Conventions

Component: NServiceBus
NuGet Package NServiceBus (8-pre)
This page targets a pre-release version and is subject to change prior to the final release.

A convention is a way of defining what a certain type is instead of using an interface or an attribute. Using conventions along with avoiding references to NServiceBus assemblies is referred to as unobtrusive mode. This is ideal for use in cross-platform environments.

Currently conventions exist to identify:

Messages can be defined in a Portable Class Library (PCL) and shared across multiple platforms even if the platform does not use NServiceBus for message processing.

var conventions = endpointConfiguration.Conventions();
conventions.DefiningCommandsAs(type => type.Namespace == "MyNamespace.Messages.Commands");
conventions.DefiningEventsAs(type => type.Namespace == "MyNamespace.Messages.Events");
conventions.DefiningMessagesAs(type => type.Namespace == "MyNamespace.Messages");
conventions.DefiningDataBusPropertiesAs(property => property.Name.EndsWith("DataBus"));
conventions.DefiningExpressMessagesAs(type => type.Name.EndsWith("Express"));
conventions.DefiningTimeToBeReceivedAs(type => type.Name.EndsWith("Expires") ? TimeSpan.FromSeconds(30) : TimeSpan.MaxValue);
Note that in .NET, the namespace is optional and hence can be null. If any conventions do partial string checks, for example using EndsWith or StartsWith, then a null check should be used. So include .Namespace != null at the start of the convention. Otherwise a null reference exception will occur during the type scanning.

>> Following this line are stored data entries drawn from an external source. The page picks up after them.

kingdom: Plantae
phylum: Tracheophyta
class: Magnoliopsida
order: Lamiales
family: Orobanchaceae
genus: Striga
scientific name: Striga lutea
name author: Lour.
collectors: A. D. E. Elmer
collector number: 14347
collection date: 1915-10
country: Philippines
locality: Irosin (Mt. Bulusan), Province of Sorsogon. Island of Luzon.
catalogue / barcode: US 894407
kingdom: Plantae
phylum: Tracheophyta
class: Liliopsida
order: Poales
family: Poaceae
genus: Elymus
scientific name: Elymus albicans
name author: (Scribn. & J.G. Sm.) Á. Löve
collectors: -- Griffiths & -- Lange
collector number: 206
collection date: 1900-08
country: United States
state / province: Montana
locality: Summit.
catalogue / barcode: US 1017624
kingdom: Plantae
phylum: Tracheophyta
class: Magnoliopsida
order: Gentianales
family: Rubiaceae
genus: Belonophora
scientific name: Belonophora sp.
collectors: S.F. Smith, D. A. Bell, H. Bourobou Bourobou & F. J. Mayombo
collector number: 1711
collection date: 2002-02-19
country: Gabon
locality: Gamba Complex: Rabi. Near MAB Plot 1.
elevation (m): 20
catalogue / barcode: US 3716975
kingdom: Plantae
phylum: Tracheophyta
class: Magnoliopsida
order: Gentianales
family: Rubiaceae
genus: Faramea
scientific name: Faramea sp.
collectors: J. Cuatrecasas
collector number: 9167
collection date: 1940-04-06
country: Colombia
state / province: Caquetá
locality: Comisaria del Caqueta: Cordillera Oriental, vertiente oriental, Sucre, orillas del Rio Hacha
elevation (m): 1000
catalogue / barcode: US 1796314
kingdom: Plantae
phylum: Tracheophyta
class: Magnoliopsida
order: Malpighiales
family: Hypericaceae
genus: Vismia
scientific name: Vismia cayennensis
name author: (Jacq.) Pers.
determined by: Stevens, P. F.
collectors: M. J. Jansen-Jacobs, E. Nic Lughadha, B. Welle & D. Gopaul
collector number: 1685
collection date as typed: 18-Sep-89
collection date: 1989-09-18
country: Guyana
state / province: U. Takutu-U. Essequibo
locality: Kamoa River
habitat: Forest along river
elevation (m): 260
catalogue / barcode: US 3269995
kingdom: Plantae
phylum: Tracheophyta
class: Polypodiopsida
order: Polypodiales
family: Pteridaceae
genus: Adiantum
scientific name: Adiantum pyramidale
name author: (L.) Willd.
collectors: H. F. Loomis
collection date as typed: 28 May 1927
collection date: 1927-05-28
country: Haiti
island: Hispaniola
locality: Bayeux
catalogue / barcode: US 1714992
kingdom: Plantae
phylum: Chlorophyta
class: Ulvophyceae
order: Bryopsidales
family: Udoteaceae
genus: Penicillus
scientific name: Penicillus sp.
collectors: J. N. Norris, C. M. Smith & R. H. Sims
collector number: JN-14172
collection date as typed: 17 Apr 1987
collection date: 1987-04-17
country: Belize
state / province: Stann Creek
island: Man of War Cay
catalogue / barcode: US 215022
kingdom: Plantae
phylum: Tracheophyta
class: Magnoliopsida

Using both default and custom conventions

Defining conventions will replace any of the existing conventions. If both default and custom conventions are needed it is required to embed the NServiceBus marker interfaces/types into the new custom conventions.

var conventions = endpointConfiguration.Conventions();
conventions.DefiningCommandsAs(type =>
    type.Namespace == "MyNamespace.Messages.Commands"
    || typeof(ICommand).IsAssignableFrom(type)
);
conventions.DefiningEventsAs(type =>
    type.Namespace == "MyNamespace.Messages.Events"
    || typeof(IEvent).IsAssignableFrom(type)
);
conventions.DefiningMessagesAs(type =>
    type.Namespace == "MyNamespace.Messages"
    || typeof(IMessage).IsAssignableFrom(type)
);
conventions.DefiningDataBusPropertiesAs(property =>
    property.Name.EndsWith("DataBus")
    || typeof(IDataBusProperty).IsAssignableFrom(property.PropertyType) && typeof(IDataBusProperty) != property.PropertyType
);
conventions.DefiningTimeToBeReceivedAs(type =>
type.Name.EndsWith("Expires")
        ? TimeSpan.FromSeconds(30)
        : type.GetCustomAttribute<TimeToBeReceivedAttribute>(false)?.TimeToBeReceived ?? TimeSpan.MaxValue
);

Encapsulated conventions

Messaging conventions can be encapsulated into a class.

class MyNamespaceMessageConvention : IMessageConvention
{
    public bool IsMessageType(Type type) => type.Namespace == "MyNamespace.Messages";
    public bool IsCommandType(Type type) => type.Namespace == "MyNamespace.Messages.Events";
    public bool IsEventType(Type type) => type.Namespace == "MyNamespace.Messages.Commands";
    public string Name { get; } = "MyNamespace message convention";
}

These conventions can be added to the endpoint.

endpointConfiguration.Conventions().Add(new MyNamespaceMessageConvention());

Multiple encapsulated conventions can be applied to the same endpoint. A class will be a considered a message, command, or event if any convention matches it.

Adding an instance of IMessageConvention does not override the default conventions.

Attributes

If attributes are preferred over marker interfaces then this can be achieved via NServiceBus.AttributeConventions, a community package that allows using attributes instead of interfaces.